- Born: March 2, 1942 Lansing, Michigan, U.S.
- Died: September 15, 2021 (aged 79) Morro Bay, California, U.S.
- Known for: First female chief of the Portland Police Bureau, making her the first female to head a major police department in the United States
- Spouse: Gary Harrington (divorced)

= Penny Harrington =

American police officer (1942–2021)

Penny E. Harrington (March 2, 1942 – September 15, 2021) was an American police officer who became the first female chief of the Portland Police Bureau, making her the first female to head a major police department in the United States.

==Career==
Harrington began working as a policewoman in 1964, when there were only 12 women in her department. She was appointed chief of the Portland Police Bureau in January 1985. An investigative report characterized her administration as a failure after 17 months. The recommendation by a three-member panel appointed by Mayor Bud Clark resulted in her resignation in 1986.

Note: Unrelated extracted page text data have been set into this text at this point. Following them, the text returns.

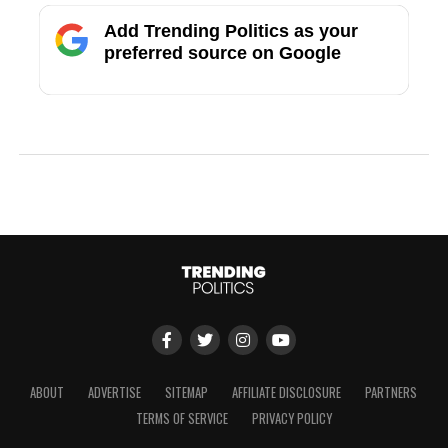
Add Trending Politics as your
preferred source on Google
ABOUT
ADVERTISE
SITEMAP
AFFILIATE DISCLOSURE
PARTNERS
TERMS OF SERVICE
PRIVACY POLICY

In 1987 Harrington filed a federal sex discrimination suit claiming that members of the police department "conspired to embarrass and drive her from office", making it difficult for her to obtain employment following her "forced" resignation. In 1988 Harrington became a special assistant to the California State Bar's director of investigations to "handle a wide range of special projects, including training and computers".

Harrington died on September 15, 2021, in Morro Bay, California, where she lived.

==Bibliography==
Harrington was the author of three books. With the NCWP, Harrington helped write Recruiting & Retaining Women: A Self Assessment Guide for Law Enforcement, aimed at helping law enforcement agencies increase and maintain the number of female officers in their units. Harrington also co-authored the text Investigating Sexual Harassment in Law Enforcement Agencies with Kimberly A. Lonsway, to address issues of sexual harassment in fire and police departments and promote proactivity through prevention and training. In 1999, Harrington wrote an autobiography, published by Brittany Publications, Ltd., titled Triumph of Spirit about her successes, trails, and tribulations during her time working for the police force.